I'd just like the point out that the real life reference from WW 2 is false. For example, the SS had superior training, and had a ridiculously high kill ratio, a prime example of the "super soldier" theory works. This also goes for all other branches of the German war machine... while not on super soldier level, their superior training and insane dicipline, made them extremely effective soldiers who generally caused more casualties than they took. Again, the extreme example would be the SS, which had a very rigorous selection process, better weapons, better training and a fanatical dedication. Not surprisingly, the Space Marines were likely based on them. "But the allies won the war!" Yes, because they outproduced and outnumbered the Germans, but because they outfought them. This was also shown again during the vietnam war, where the Americans had a much higher kill ratio than the vietcong, and more recently in the middle east, where the American troops completely dominate their opponents. In the latter case, take into account that the Americans have to follow the laws of war and basically treat their enemies humanely... this isn't the case in most fiction, so if you imagine Iraq fighting against a fascist America, the war would have been over in a week, as there would be no more Iraqis left to fight.

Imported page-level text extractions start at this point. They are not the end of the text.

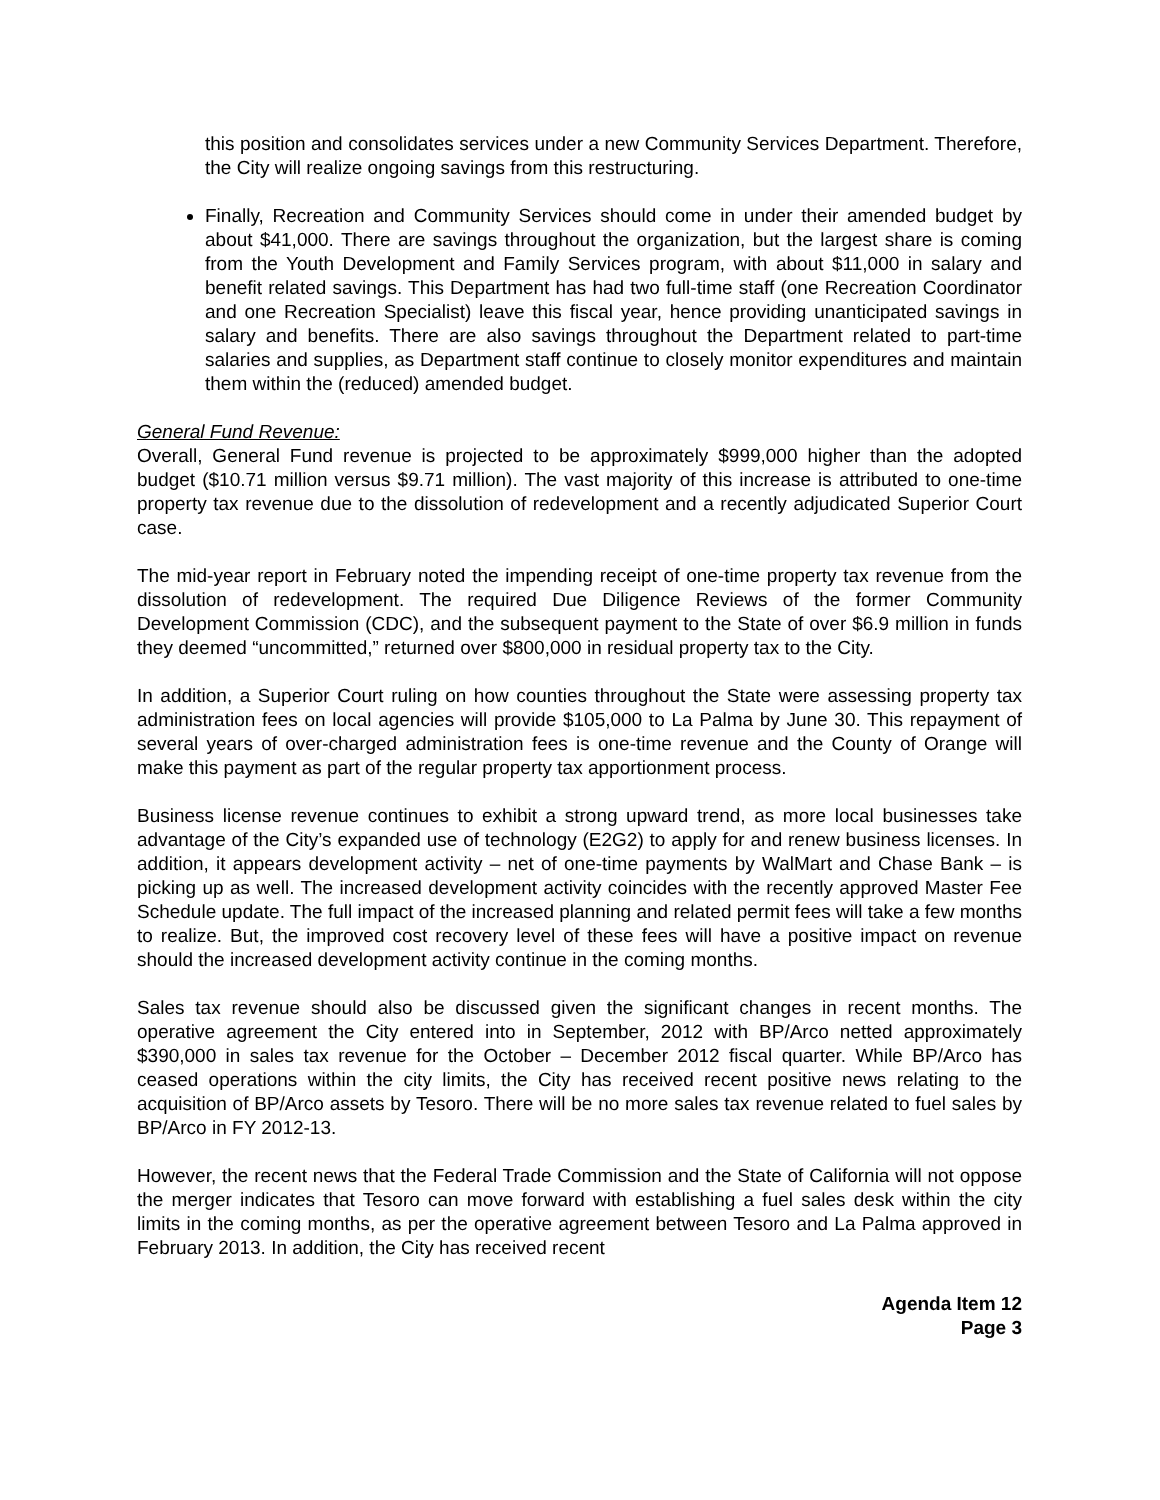this position and consolidates services under a new Community Services Department. Therefore, the City will realize ongoing savings from this restructuring.
Finally, Recreation and Community Services should come in under their amended budget by about $41,000. There are savings throughout the organization, but the largest share is coming from the Youth Development and Family Services program, with about $11,000 in salary and benefit related savings. This Department has had two full-time staff (one Recreation Coordinator and one Recreation Specialist) leave this fiscal year, hence providing unanticipated savings in salary and benefits. There are also savings throughout the Department related to part-time salaries and supplies, as Department staff continue to closely monitor expenditures and maintain them within the (reduced) amended budget.
General Fund Revenue:
Overall, General Fund revenue is projected to be approximately $999,000 higher than the adopted budget ($10.71 million versus $9.71 million). The vast majority of this increase is attributed to one-time property tax revenue due to the dissolution of redevelopment and a recently adjudicated Superior Court case.
The mid-year report in February noted the impending receipt of one-time property tax revenue from the dissolution of redevelopment. The required Due Diligence Reviews of the former Community Development Commission (CDC), and the subsequent payment to the State of over $6.9 million in funds they deemed “uncommitted,” returned over $800,000 in residual property tax to the City.
In addition, a Superior Court ruling on how counties throughout the State were assessing property tax administration fees on local agencies will provide $105,000 to La Palma by June 30. This repayment of several years of over-charged administration fees is one-time revenue and the County of Orange will make this payment as part of the regular property tax apportionment process.
Business license revenue continues to exhibit a strong upward trend, as more local businesses take advantage of the City’s expanded use of technology (E2G2) to apply for and renew business licenses. In addition, it appears development activity – net of one-time payments by WalMart and Chase Bank – is picking up as well. The increased development activity coincides with the recently approved Master Fee Schedule update. The full impact of the increased planning and related permit fees will take a few months to realize. But, the improved cost recovery level of these fees will have a positive impact on revenue should the increased development activity continue in the coming months.
Sales tax revenue should also be discussed given the significant changes in recent months. The operative agreement the City entered into in September, 2012 with BP/Arco netted approximately $390,000 in sales tax revenue for the October – December 2012 fiscal quarter. While BP/Arco has ceased operations within the city limits, the City has received recent positive news relating to the acquisition of BP/Arco assets by Tesoro. There will be no more sales tax revenue related to fuel sales by BP/Arco in FY 2012-13.
However, the recent news that the Federal Trade Commission and the State of California will not oppose the merger indicates that Tesoro can move forward with establishing a fuel sales desk within the city limits in the coming months, as per the operative agreement between Tesoro and La Palma approved in February 2013. In addition, the City has received recent
Agenda Item 12
Page 3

  • Micheal Z. Williamson's "The Weapon" has the Freehold's special forces Operatives undergo similar training, to the point that One hundred or so of them with minimal support pretty much destroy the UN ruled Earth, killing billions in the the process.
    • Before anyone's suspension of disbelief entirely implodes, some points: the Operatives required years of preparation, their acts of sabotage included the use of tacnukes, bioweapons, and nerve gas, and there was only one Operative who survived the massive Earth-wide manhunt for them after their attack and that only by pure luck bordering on divine providence.

I only read forum posts about the book (apparently it's bad), but I thought the main attack involved crashing starships into the surface, using jump drives of some kind to bypass Earth's space defenses. —Document N

Chuckg: No, the suicide ramming spaceships were largely used against UN ships and bases in orbit around Freehold. The Operatives' attack on Earth was terrorism on an epic scale, often involving WM Ds.


Chuckg: Re: Cassandra Cain's usefulness, the answer is, she was intended to be a living weapon for Ra's al Ghul. Presumably all the logistics of reading, writing, target selection, transport, housing, etc., would be taken care of for her — they'd simply show her a picture of the target, turn her loose on a rooftop adjacent from the target's place of residence, and step back to watch the fireworks. After the mission's over, she comes back, they clean her up and give her a ride home. Think of it as owning a self-deploying reusable cruise missile with feet.